Edgar v. Jorling

We note that, because the Commissioner’s determination was not made after a hearing, this proceeding does not raise a question of substantial evidence (see, CPLR 7803 [4]). Therefore, the Supreme Court erred in transferring the proceeding to this Court (see, CPLR 7804 [g]; Matter of Harris v New York State Div. of Parole, 211 AD2d 205, 206). In the interest of judicial economy, however, this Court will retain jurisdiction and address the merits (see, Matter of Steck v Jorling, 219 AD2d 727; Matter of Harris v New York State Div. of Parole, supra).

*771The Commissioner properly granted the New York State Department of Environmental Conservation’s (hereinafter the DEC) motion for a summary order. Pursuant to 6 NYCRR 622.12 (d) (6 NYCRR former 622.10 [c]), a motion for a summary order may be granted if, upon all the papers and proof submitted, the cause of action or defense shall be established sufficiently to grant summary judgment under CPLR 3212. Here, the DEC submitted sufficient evidence demonstrating that the petitioners violated various provisions of 6 NYCRR part 360 and the special conditions of the DEC-issued solid waste management facility permits. The petitioners’ papers in opposition failed to establish the existence of any material issue of fact which would require a hearing. Accordingly, the DEC satisfied the prima facie showing required to warrant judgment in its favor as a matter of law (see, Alvarez v Prospect Hosp., 68 NY2d 320; Winegrad v New York Univ. Med. Ctr., 64 NY2d 851; Zuckerman v City of New York, 49 NY2d 557).
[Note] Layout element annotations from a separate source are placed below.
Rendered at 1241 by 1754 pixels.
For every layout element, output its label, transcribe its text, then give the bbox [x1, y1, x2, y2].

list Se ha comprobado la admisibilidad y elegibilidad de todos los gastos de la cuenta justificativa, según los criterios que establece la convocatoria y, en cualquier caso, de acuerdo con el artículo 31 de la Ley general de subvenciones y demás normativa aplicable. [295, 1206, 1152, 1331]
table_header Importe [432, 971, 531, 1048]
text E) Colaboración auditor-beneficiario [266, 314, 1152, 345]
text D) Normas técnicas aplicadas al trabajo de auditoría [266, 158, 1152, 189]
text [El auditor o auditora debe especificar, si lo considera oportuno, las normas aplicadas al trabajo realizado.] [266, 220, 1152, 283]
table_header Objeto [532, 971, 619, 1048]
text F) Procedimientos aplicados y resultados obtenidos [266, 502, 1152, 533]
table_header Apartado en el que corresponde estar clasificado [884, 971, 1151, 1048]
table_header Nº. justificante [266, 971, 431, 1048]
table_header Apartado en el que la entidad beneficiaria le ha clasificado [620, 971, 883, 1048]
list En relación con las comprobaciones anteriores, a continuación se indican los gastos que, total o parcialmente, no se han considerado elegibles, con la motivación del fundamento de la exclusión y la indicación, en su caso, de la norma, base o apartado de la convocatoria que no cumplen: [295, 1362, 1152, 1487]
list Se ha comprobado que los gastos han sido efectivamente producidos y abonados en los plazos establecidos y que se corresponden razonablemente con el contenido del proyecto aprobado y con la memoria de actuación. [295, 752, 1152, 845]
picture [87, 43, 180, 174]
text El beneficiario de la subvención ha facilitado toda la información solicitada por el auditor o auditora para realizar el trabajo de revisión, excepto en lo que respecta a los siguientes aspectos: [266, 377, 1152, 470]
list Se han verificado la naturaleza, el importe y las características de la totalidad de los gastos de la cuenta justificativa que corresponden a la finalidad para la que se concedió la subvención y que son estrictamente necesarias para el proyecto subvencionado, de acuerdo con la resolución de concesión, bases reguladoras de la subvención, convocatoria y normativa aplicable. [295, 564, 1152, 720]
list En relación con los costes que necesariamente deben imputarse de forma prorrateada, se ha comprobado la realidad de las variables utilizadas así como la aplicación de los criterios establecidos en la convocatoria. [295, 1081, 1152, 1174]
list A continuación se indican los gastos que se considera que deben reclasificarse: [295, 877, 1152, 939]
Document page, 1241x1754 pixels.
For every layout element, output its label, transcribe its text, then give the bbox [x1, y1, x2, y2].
Moreover, the penalty imposed cannot be said to be so disproportionate to the numerous offenses, in light of all the circumstances, as to be shocking to one’s sense of fairness (see, Matter of Purdy v Kreisberg, 47 NY2d 354, 360; Matter of Pell v Board of Educ., 34 NY2d 222, 223).

Finally, the petitioners are precluded from obtaining judicial review of their argument that they were not required to obtain a solid waste management facility permit because this issue was not raised at the administrative level (see, e.g., Matter of Hughes v Suffolk County Dept. of Civ. Serv., 74 NY2d 833; Matter of Klapak v Blum, 65 NY2d 670; Matter of Johnson v Coughlin, 205 AD2d 537; Matter of Abramo v New York State Dept. of State, 199 AD2d 1083). Balletta, J. P., Thompson, Pizzuto and Altman, JJ., concur.